Ни в одном из ранних источников не упоминается о том, что из голема, сотворенного подобным способом, можно извлечь какую-либо практическую пользу. С точки зрения мистиков, сотворение голема имеет сугубо символическое значение: в сущности, это экстатическое переживание, которым завершается некий торжественный обряд. Участники «акта творения» брали глину с невозделанной земли и лепили из нее голема (или, согласно другому источнику, закапывали голема в целинную землю), а затем ходили вокруг этого голема, «как будто в танце», и произносили различные сочетания букв и тайное Имя Бога в соответствии с той или иной системой подробных указаний (несколько таких инструкций дошло до наших дней). В результате голем поднимался и оживал. Когда же вокруг него начинали ходить в противоположную сторону, произнося те же сочетания букв в обратном порядке, жизненная сила покидала голема и он рассыпался или падал замертво. Согласно другим легендам, на лбу голема писали слово «эмет» (тМА, «истина», «печать Святого», «Шабат» 55а, «Сангедрин» 64b), а когда букву Алеф стирали, оставалось слово «мет» («мертвый»). Сохранились легенды о том, что подобных големов создавали пророк Иеремия и его так называемый «сын» Бен Сира, а также ученики рабби Исмаила, центрального персонажа книг «Гекалот Раббати» и «Гекалот Зутарти». Практические указания о том, как следует произносить сочетания букв, и о прочих частностях обряда свидетельствуют в пользу того, что сотворение голема в этой традиции связывалось с экстатическим духовным опытом (заключительная часть комментария Елеазара из Вормса к «Сефер Йецира», глава «Ша’ашуэй ха-Мелех» из книги Нафтали Бахраха «Эмек ха-Мелех» [Амстердам, 1648] и комментарий к «Сефер Йецира» [Жолква, 1744—1745], авторство которого приписывается гаону Саадии бен Иосифу). В легендах о големе Бен Сиры обнаруживается параллель с легендами о кумирах, которых идолопоклонники наделяли жизнью при помощи имени; этот голем сам предостерегает об опасности идолопоклонства и требует, чтобы его уничтожили. В нескольких источниках утверждается, что голем не имеет разумной души и, следовательно, не способен говорить, однако встречается и противоположное мнение. Мнения каббалистов о природе голема в целом также расходятся. Моше Кордоверо полагал, что человек способен наделить голема только «жизненной силой», но способен дать ему жизнь как таковую (нефеш), дух (руах) и душу (нешама).

> Исходные данные:
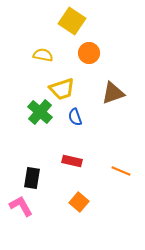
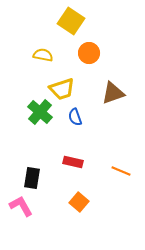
yellow square: moved 1 px left
red rectangle: moved 1 px right, 1 px down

> Условие задания:
Определите, пожалуйста, соответствуют ли фрагменту о големе следующие утверждения, и для каждого ответьте «да» или «нет», приведя точную решающую цитату из фрагмента о големе.
1. Участники обряда лепили голема из глины, взятой с невозделанной земли.
2. Чтобы голем ожил, вокруг него ходили в противоположную сторону.
3. Все источники сходятся в том, что голем не способен говорить.

> Разбор решения:
1. Да: «Участники «акта творения» брали глину с невозделанной земли и лепили из нее голема».
2. Нет: «Когда же вокруг него начинали ходить в противоположную сторону, произнося те же сочетания букв в обратном порядке, жизненная сила покидала голема и он рассыпался или падал замертво».
3. Нет: «В нескольких источниках утверждается, что голем не имеет разумной души и, следовательно, не способен говорить, однако встречается и противоположное мнение».